### Task item
Convert the lines below into a JSON array of strings, with one string for each line and blank lines omitted.

### Records shown
^^^^

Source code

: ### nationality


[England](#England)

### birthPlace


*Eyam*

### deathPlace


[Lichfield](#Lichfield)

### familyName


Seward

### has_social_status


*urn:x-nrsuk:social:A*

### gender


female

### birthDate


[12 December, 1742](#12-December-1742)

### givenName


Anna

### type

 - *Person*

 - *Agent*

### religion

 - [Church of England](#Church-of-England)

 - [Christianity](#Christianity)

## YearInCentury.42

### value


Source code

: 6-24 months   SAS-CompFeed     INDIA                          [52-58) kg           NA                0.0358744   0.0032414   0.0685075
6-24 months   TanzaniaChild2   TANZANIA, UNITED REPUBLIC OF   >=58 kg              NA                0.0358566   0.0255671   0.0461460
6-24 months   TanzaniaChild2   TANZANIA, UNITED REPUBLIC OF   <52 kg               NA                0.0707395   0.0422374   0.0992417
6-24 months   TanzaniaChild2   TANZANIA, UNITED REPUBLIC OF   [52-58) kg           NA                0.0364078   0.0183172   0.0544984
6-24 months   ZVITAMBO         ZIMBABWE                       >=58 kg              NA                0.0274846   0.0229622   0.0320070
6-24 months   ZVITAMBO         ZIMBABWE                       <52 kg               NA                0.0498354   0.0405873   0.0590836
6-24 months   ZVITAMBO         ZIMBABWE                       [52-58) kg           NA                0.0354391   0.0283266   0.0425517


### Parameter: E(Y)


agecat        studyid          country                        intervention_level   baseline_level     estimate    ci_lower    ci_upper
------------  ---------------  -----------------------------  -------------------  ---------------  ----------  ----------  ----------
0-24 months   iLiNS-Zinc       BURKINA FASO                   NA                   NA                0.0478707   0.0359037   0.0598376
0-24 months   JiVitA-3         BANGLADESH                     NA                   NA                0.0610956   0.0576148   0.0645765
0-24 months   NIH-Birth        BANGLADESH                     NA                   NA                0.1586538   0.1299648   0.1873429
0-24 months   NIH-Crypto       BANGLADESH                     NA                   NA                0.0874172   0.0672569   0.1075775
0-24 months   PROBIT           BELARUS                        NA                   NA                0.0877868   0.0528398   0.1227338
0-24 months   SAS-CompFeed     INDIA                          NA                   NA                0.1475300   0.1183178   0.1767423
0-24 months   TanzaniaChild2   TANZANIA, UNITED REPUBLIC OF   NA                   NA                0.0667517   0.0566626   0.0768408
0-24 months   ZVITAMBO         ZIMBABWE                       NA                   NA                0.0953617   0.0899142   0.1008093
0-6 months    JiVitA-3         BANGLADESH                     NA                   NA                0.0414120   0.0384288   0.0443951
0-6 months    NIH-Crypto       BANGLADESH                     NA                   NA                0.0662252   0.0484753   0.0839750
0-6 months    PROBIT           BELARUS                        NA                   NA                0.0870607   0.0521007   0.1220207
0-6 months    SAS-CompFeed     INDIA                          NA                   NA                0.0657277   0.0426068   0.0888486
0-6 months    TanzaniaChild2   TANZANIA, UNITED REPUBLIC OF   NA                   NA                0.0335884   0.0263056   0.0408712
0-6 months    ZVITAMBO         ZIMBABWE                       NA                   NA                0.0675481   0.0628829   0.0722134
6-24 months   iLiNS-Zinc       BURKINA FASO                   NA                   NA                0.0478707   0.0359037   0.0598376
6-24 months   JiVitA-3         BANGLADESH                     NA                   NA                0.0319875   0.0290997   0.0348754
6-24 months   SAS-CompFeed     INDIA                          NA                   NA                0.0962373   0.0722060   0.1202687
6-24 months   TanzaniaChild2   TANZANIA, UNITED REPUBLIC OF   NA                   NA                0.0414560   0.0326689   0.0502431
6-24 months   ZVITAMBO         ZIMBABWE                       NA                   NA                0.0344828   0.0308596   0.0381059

^^^^

### Written answer
[
  "Source code",
  ": ### nationality",
  "[England](#England)",
  "### birthPlace",
  "*Eyam*",
  "### deathPlace",
  "[Lichfield](#Lichfield)",
  "### familyName",
  "Seward",
  "### has_social_status",
  "*urn:x-nrsuk:social:A*",
  "### gender",
  "female",
  "### birthDate",
  "[12 December, 1742](#12-December-1742)",
  "### givenName",
  "Anna",
  "### type",
  " - *Person*",
  " - *Agent*",
  "### religion",
  " - [Church of England](#Church-of-England)",
  " - [Christianity](#Christianity)",
  "## YearInCentury.42",
  "### value",
  "Source code",
  ": 6-24 months   SAS-CompFeed     INDIA                          [52-58) kg           NA                0.0358744   0.0032414   0.0685075",
  "6-24 months   TanzaniaChild2   TANZANIA, UNITED REPUBLIC OF   >=58 kg              NA                0.0358566   0.0255671   0.0461460",
  "6-24 months   TanzaniaChild2   TANZANIA, UNITED REPUBLIC OF   <52 kg               NA                0.0707395   0.0422374   0.0992417",
  "6-24 months   TanzaniaChild2   TANZANIA, UNITED REPUBLIC OF   [52-58) kg           NA                0.0364078   0.0183172   0.0544984",
  "6-24 months   ZVITAMBO         ZIMBABWE                       >=58 kg              NA                0.0274846   0.0229622   0.0320070",
  "6-24 months   ZVITAMBO         ZIMBABWE                       <52 kg               NA                0.0498354   0.0405873   0.0590836",
  "6-24 months   ZVITAMBO         ZIMBABWE                       [52-58) kg           NA                0.0354391   0.0283266   0.0425517",
  "### Parameter: E(Y)",
  "agecat        studyid          country                        intervention_level   baseline_level     estimate    ci_lower    ci_upper",
  "------------  ---------------  -----------------------------  -------------------  ---------------  ----------  ----------  ----------",
  "0-24 months   iLiNS-Zinc       BURKINA FASO                   NA                   NA                0.0478707   0.0359037   0.0598376",
  "0-24 months   JiVitA-3         BANGLADESH                     NA                   NA                0.0610956   0.0576148   0.0645765",
  "0-24 months   NIH-Birth        BANGLADESH                     NA                   NA                0.1586538   0.1299648   0.1873429",
  "0-24 months   NIH-Crypto       BANGLADESH                     NA                   NA                0.0874172   0.0672569   0.1075775",
  "0-24 months   PROBIT           BELARUS                        NA                   NA                0.0877868   0.0528398   0.1227338",
  "0-24 months   SAS-CompFeed     INDIA                          NA                   NA                0.1475300   0.1183178   0.1767423",
  "0-24 months   TanzaniaChild2   TANZANIA, UNITED REPUBLIC OF   NA                   NA                0.0667517   0.0566626   0.0768408",
  "0-24 months   ZVITAMBO         ZIMBABWE                       NA                   NA                0.0953617   0.0899142   0.1008093",
  "0-6 months    JiVitA-3         BANGLADESH                     NA                   NA                0.0414120   0.0384288   0.0443951",
  "0-6 months    NIH-Crypto       BANGLADESH                     NA                   NA                0.0662252   0.0484753   0.0839750",
  "0-6 months    PROBIT           BELARUS                        NA                   NA                0.0870607   0.0521007   0.1220207",
  "0-6 months    SAS-CompFeed     INDIA                          NA                   NA                0.0657277   0.0426068   0.0888486",
  "0-6 months    TanzaniaChild2   TANZANIA, UNITED REPUBLIC OF   NA                   NA                0.0335884   0.0263056   0.0408712",
  "0-6 months    ZVITAMBO         ZIMBABWE                       NA                   NA                0.0675481   0.0628829   0.0722134",
  "6-24 months   iLiNS-Zinc       BURKINA FASO                   NA                   NA                0.0478707   0.0359037   0.0598376",
  "6-24 months   JiVitA-3         BANGLADESH                     NA                   NA                0.0319875   0.0290997   0.0348754",
  "6-24 months   SAS-CompFeed     INDIA                          NA                   NA                0.0962373   0.0722060   0.1202687",
  "6-24 months   TanzaniaChild2   TANZANIA, UNITED REPUBLIC OF   NA                   NA                0.0414560   0.0326689   0.0502431",
  "6-24 months   ZVITAMBO         ZIMBABWE                       NA                   NA                0.0344828   0.0308596   0.0381059"
]